# Start of Extract to read

Floating point literals must contain a decimal point and at least one digit in front of it.

Logical literal constants are true and false.

String literals are quoted using single or double quotation marks. It does not matter which type of quotation mark is used, but the same type must be used at the beginning and at the end of the string.

Special characters are specified by escape sequences, like in C/C++. The most important escape sequences are: single quotation mark (\'), double quotation mark (\"), backslash (\\), new line (\n), carriage return (\r), horizontal tab (\t), vertical tab (\v), form feed (\f) and backspace (\b). As in C/C++, the characters can be encoded with 3 octal digits: \nnn.

Examples of integer literals:

{#
    0, 42, -21
#}

{# 0, 42, -21 #}

Examples of float literals:

{#
    3.4, 0., 1.2e-3
#}

{# 3.4, 0, 0.0012 #}

Examples of bool literals:

{#
    true, false
#}

{# true, false #}

Examples of string literals:

{#
    'single quotation marks',
    "double quotation marks",
    "two\nlines",
    "octal codes A=\101 a=\141"

# End of Extract to read

### Written problem 1
Collect every line of the records that contains the string "section".
The literals passage and the records come from unrelated sources.

# Start of Information provided

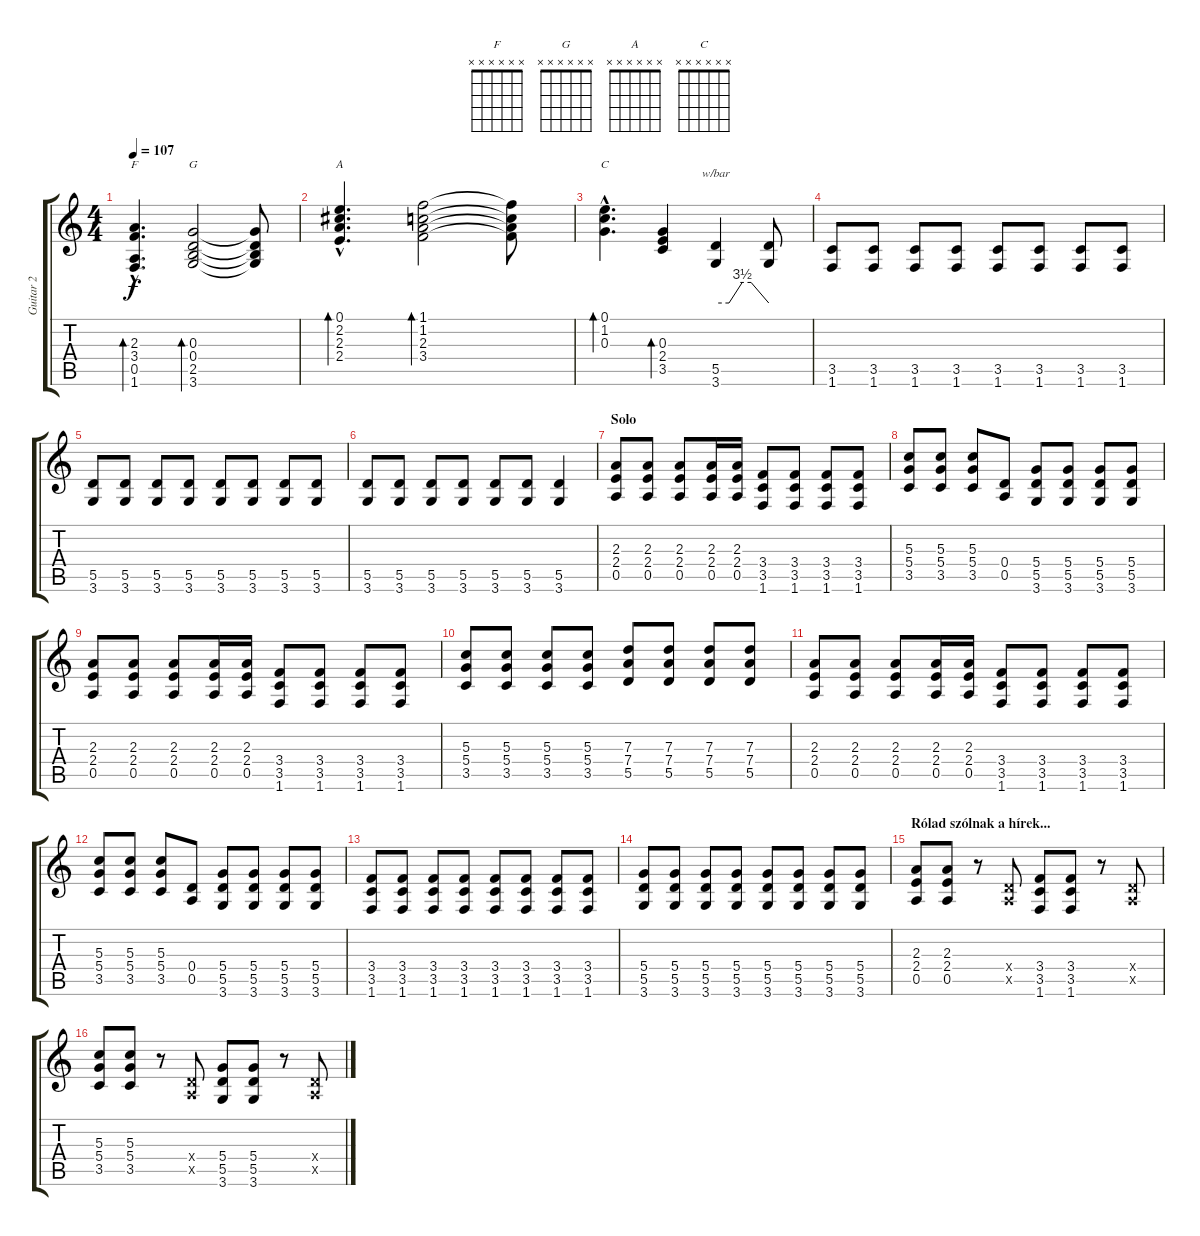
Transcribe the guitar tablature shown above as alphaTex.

\track ("Guitar 2" "Guitar 2") {instrument distortionguitar}
\staff {score tabs}
\tuning (E4 B3 G3 D3 A2 E2) {hide}
\chord ("F" x x x x x x)
\chord ("G" x x x x x x)
\chord ("A" x x x x x x)
\chord ("C" x x x x x x)
\ts (4 4)
\tempo 107
\clef g2
\ks c
(2.3{hac} 3.4{hac} 0.5{hac} 1.6{hac}).4{d bd 240 ch "F" dy f} (0.3 0.4 2.5 3.6).2{bd 240 ch "G"} (0.3{t} 0.4{t} 2.5{t} 3.6{t}).8 |
(0.1{hac} 2.2{hac} 2.3{hac} 2.4{hac}).4{d bd 240 ch "A"} (1.1 1.2 2.3 3.4).2{bd 240} (1.1{t} 1.2{t} 2.3{t} 3.4{t}).8 |
(0.1{hac} 1.2{hac} 0.3{hac}).4{d bd 240 ch "C"} (0.3 2.4 3.5).4{bd 240} (5.5 3.6).4{tbe (custom default 0 0 15 0 30 14 40 14 60 0) instrument distortionguitar} (5.5{t} 3.6{t}).8 |
(3.5 1.6).8 (3.5 1.6).8 (3.5 1.6).8 (3.5 1.6).8 (3.5 1.6).8 (3.5 1.6).8 (3.5 1.6).8 (3.5 1.6).8 |
(5.5 3.6).8 (5.5 3.6).8 (5.5 3.6).8 (5.5 3.6).8 (5.5 3.6).8 (5.5 3.6).8 (5.5 3.6).8 (5.5 3.6).8 |
(5.5 3.6).8 (5.5 3.6).8 (5.5 3.6).8 (5.5 3.6).8 (5.5 3.6).8 (5.5 3.6).8 (5.5 3.6).4 |
\section ("" "Solo")
(2.3 2.4 0.5).8 (2.3 2.4 0.5).8 (2.3 2.4 0.5).8 (2.3 2.4 0.5).16 (2.3 2.4 0.5).16 (3.4 3.5 1.6).8 (3.4 3.5 1.6).8 (3.4 3.5 1.6).8 (3.4 3.5 1.6).8 |
(5.3 5.4 3.5).8 (5.3 5.4 3.5).8 (5.3 5.4 3.5).8 (0.4 0.5).8 (5.4 5.5 3.6).8 (5.4 5.5 3.6).8 (5.4 5.5 3.6).8 (5.4 5.5 3.6).8 |
(2.3 2.4 0.5).8 (2.3 2.4 0.5).8 (2.3 2.4 0.5).8 (2.3 2.4 0.5).16 (2.3 2.4 0.5).16 (3.4 3.5 1.6).8 (3.4 3.5 1.6).8 (3.4 3.5 1.6).8 (3.4 3.5 1.6).8 |
(5.3 5.4 3.5).8 (5.3 5.4 3.5).8 (5.3 5.4 3.5).8 (5.3 5.4 3.5).8 (7.3 7.4 5.5).8 (7.3 7.4 5.5).8 (7.3 7.4 5.5).8 (7.3 7.4 5.5).8 |
(2.3 2.4 0.5).8 (2.3 2.4 0.5).8 (2.3 2.4 0.5).8 (2.3 2.4 0.5).16 (2.3 2.4 0.5).16 (3.4 3.5 1.6).8 (3.4 3.5 1.6).8 (3.4 3.5 1.6).8 (3.4 3.5 1.6).8 |
(5.3 5.4 3.5).8 (5.3 5.4 3.5).8 (5.3 5.4 3.5).8 (0.4 0.5).8 (5.4 5.5 3.6).8 (5.4 5.5 3.6).8 (5.4 5.5 3.6).8 (5.4 5.5 3.6).8 |
(3.4 3.5 1.6).8 (3.4 3.5 1.6).8 (3.4 3.5 1.6).8 (3.4 3.5 1.6).8 (3.4 3.5 1.6).8 (3.4 3.5 1.6).8 (3.4 3.5 1.6).8 (3.4 3.5 1.6).8 |
(5.4 5.5 3.6).8 (5.4 5.5 3.6).8 (5.4 5.5 3.6).8 (5.4 5.5 3.6).8 (5.4 5.5 3.6).8 (5.4 5.5 3.6).8 (5.4 5.5 3.6).8 (5.4 5.5 3.6).8 |
\section ("" "Rólad szólnak a hírek...")
(2.3 2.4 0.5).8 (2.3 2.4 0.5).8 r.8 (0.4{x} 0.5{x}).8 (3.4 3.5 1.6).8 (3.4 3.5 1.6).8 r.8 (0.4{x} 0.5{x}).8 |
(5.3 5.4 3.5).8 (5.3 5.4 3.5).8 r.8 (0.4{x} 0.5{x}).8 (5.4 5.5 3.6).8 (5.4 5.5 3.6).8 r.8 (0.4{x} 0.5{x}).8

# End of Information provided

### Written problem 2
Print the literals passage word for word between "Logical literal constants" and "octal digits: \nnn.", inclusive.

### Correct response 1
\section ("" "Solo")
\section ("" "Rólad szólnak a hírek...")

### Correct response 2
Logical literal constants are true and false.

String literals are quoted using single or double quotation marks. It does not matter which type of quotation mark is used, but the same type must be used at the beginning and at the end of the string.

Special characters are specified by escape sequences, like in C/C++. The most important escape sequences are: single quotation mark (\'), double quotation mark (\"), backslash (\\), new line (\n), carriage return (\r), horizontal tab (\t), vertical tab (\v), form feed (\f) and backspace (\b). As in C/C++, the characters can be encoded with 3 octal digits: \nnn.